In some cases, franchisees turn to independent vendors to supply point-of-sale services, but this can place the stores at a disadvantage if the provider’s system relies on simple passwords or otherwise fails to comply with industry standards such as the Payment Card Industry data-security standard (PCI).

As a result, franchised stores “are definitely on the radar from a hacker’s perspective,” Kristyan Mjolsnes, a director at Chicago-based security-solutions vendor Trustwave Holdings Inc., tells Digital Transactions News. By comparison with other small businesses, franchised locations, indeed, appear to be especially appealing to criminals. “Franchises in particular have unique characteristics that put them at a greater risk for breach,” says Steve Robb, a senior vice president at ControlScan Inc., an Alpharetta, Ga.-based security firm, in an email message.

That vulnerability became particularly apparent in a rash of compromises last year. Though data on what proportion of all breaches franchised businesses account for is hard to come by, 2014 saw a string of such organizations fall victim to hackers. Some of the better-known names included Dairy Queen, Jimmy John’s, Goodwill, and UPS Store.

As of Tuesday, Chick-fil-A had not confirmed a breach. But a statement it posted on its Web site Jan. 2 says the company is investigating reports of “potentially unusual activity involving payment cards” at what it calls “a few” of its 1,850 stores. The first such report came to the company’s attention Dec. 19, the post says.

The KrebsOnSecurity blog, which often breaks news about data breaches, says several financial institutions have reported suspicious activity on cards used at Chick-fil-A restaurants in various parts of the country. Most of the fraud has apparently been related to stores in Georgia, Maryland, Pennsylvania, Texas, and Virginia, the news service says.

What puts franchised chains most at risk is their high reliance on credit and debit cards for payment, coupled with their use of common payments systems mandated by the franchisor. “We’re finding it’s more common that organizations are trying to have standardized systems,” notes Mjolsnes. “It’s easier and more efficient.”

But once hackers have figured out how to invade the point of sale at one location, this very standardization can give them entrée to other stores in the system. Nor is it easy to figure out which link in the chain was targeted first. In a report it issued in 2013, Trustwave says it found in 2012 that only in one-third of cases was the location initially investigated the place where the cascade of breaches started, a finding unique to franchise-breach investigations. The company investigated breaches involving hundreds of franchised locations that year, the report says.

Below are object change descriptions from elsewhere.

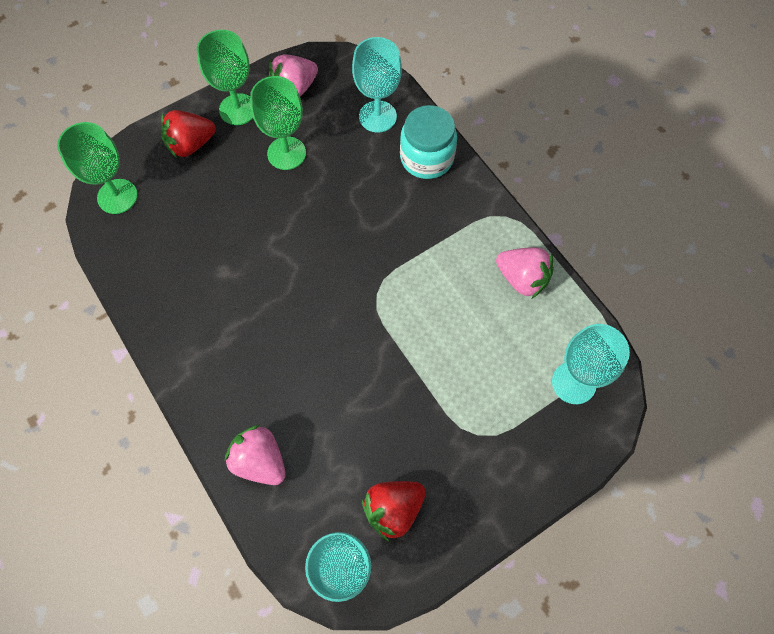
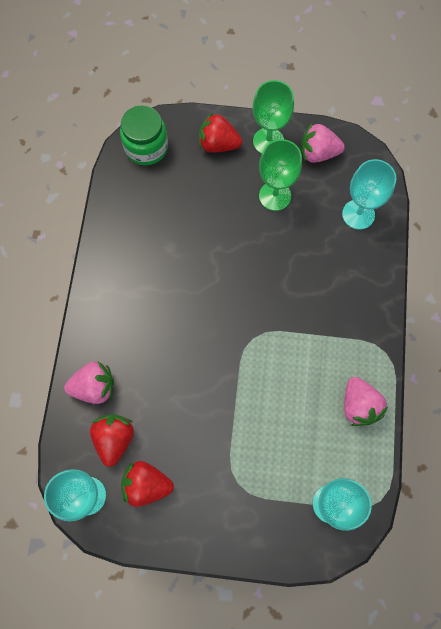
camera: 40 degrees right, 5 degrees up
(117, 196) = (146, 147): green goblet -> green jar
(260, 461) = (94, 387): pink strawberry -> pink strawberry turned 90 degrees clockwise
(324, 493) = (114, 439): none -> red strawberry
(426, 158) = (367, 269): turquoise jar -> none

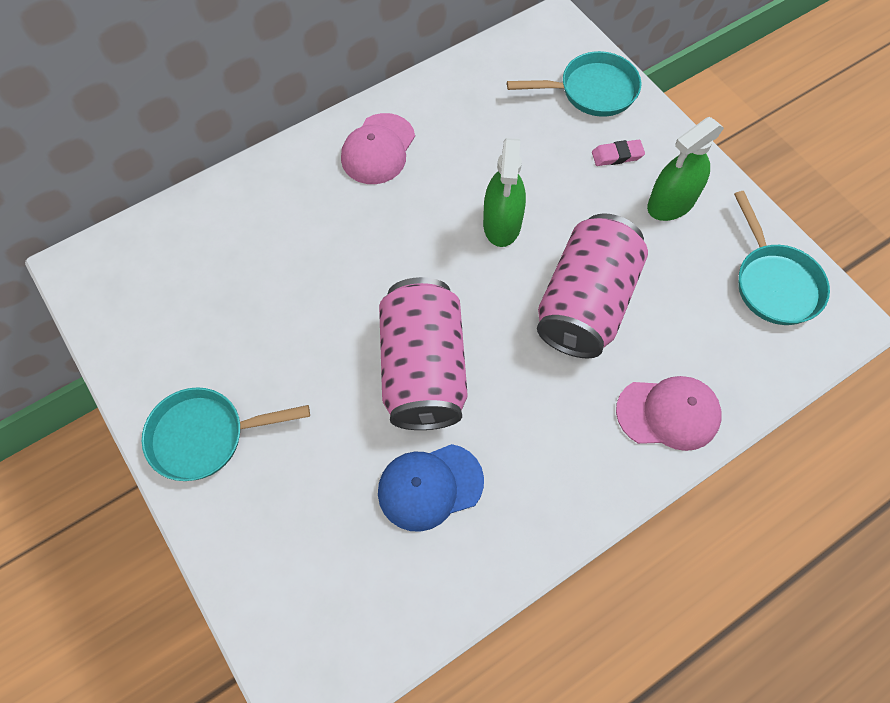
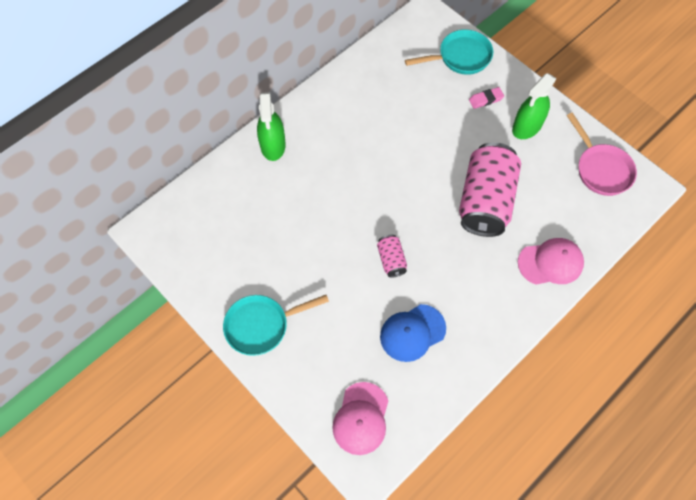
camera: 10 degrees left, 0 degrees up
(378, 149) = (327, 118): pink cap -> pink cap (361, 418)
(423, 369) = (391, 260): pink can -> pink can, size x0.45
(502, 223) = (420, 157): green spray bottle -> green spray bottle (273, 145)
(774, 283) = (601, 169): turquoise pan -> pink pan

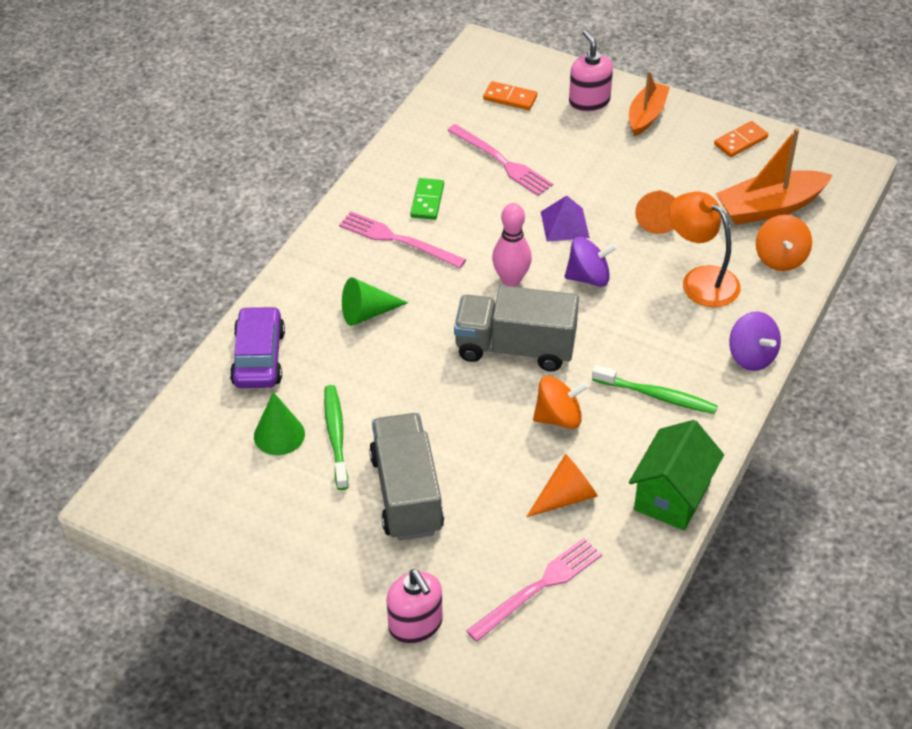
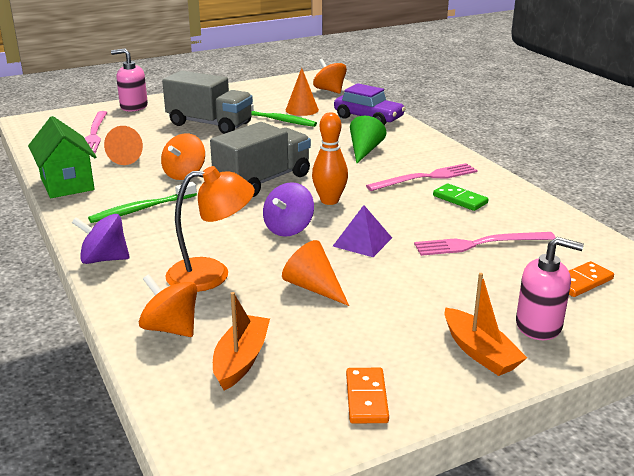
camera: 125 degrees right, 20 degrees down
(175, 449) = (330, 90): none -> orange spinning top
(279, 435) = (302, 110): green cone -> orange cone
(511, 279) = (329, 201): pink bowling pin -> orange bowling pin
(770, 207) = (241, 360): orange boat -> orange boat, size x0.67

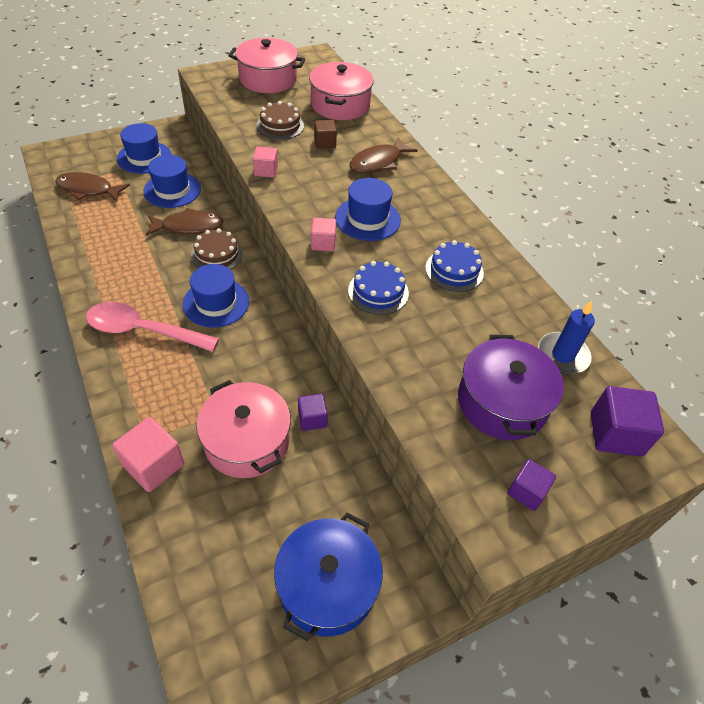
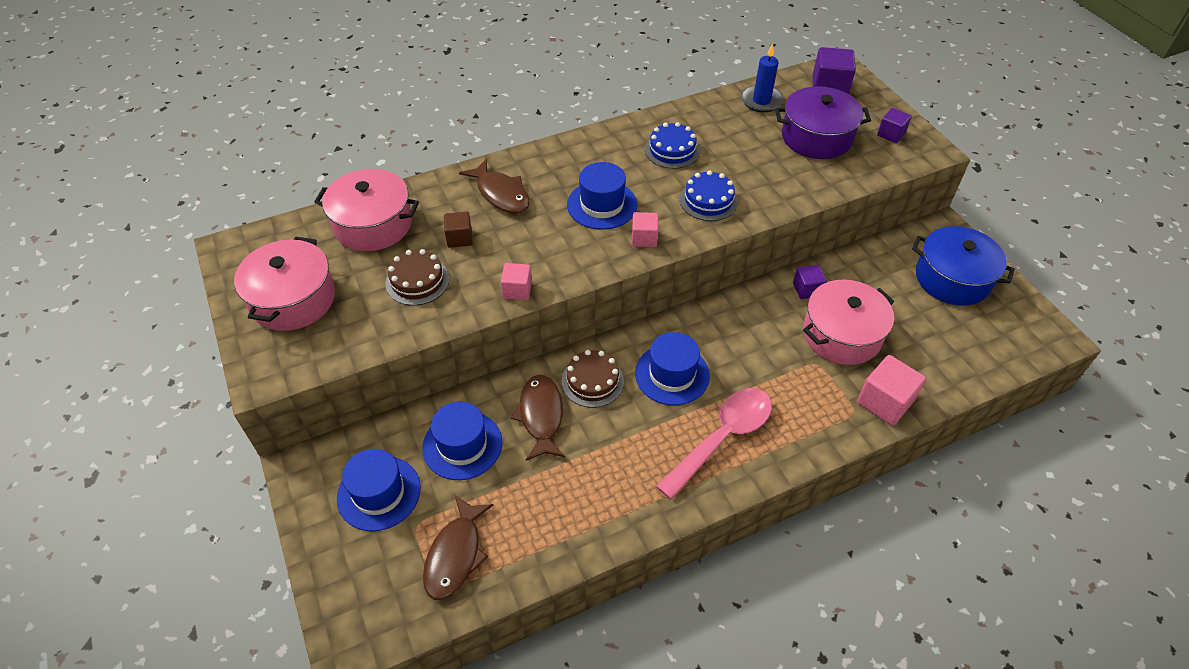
camera: 85 degrees left, 0 degrees up
(143, 330) = (722, 438): pink spoon -> pink spoon turned 150 degrees counterclockwise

Further complicating franchise security is that while franchisors can specify policies and procedures, they can’t ensure that local owner-operators follow them consistently, says ControlScan’s Robb. Moreover, chains become more vulnerable as they grow and add both stores and technologies. “More people and locations mean more points of potential failure from the human element, volume of transactions, and the various components (security cameras, energy-management systems, digital menu boards, etc.) attached to the network,” says Robb.

In the end, the greatest cost of a breach to franchised systems may not even lie in any liability to make good for actual theft from customers’ accounts. Franchisors can spend millions on building a national or regional brand, making a breach especially damaging not only for them but for local operators, as well. “What puts these franchises at greater risk is the brand equity that they share,” points out Mjolsnes. “The average consumer doesn’t distinguish between one location being breached and the brand as a whole.”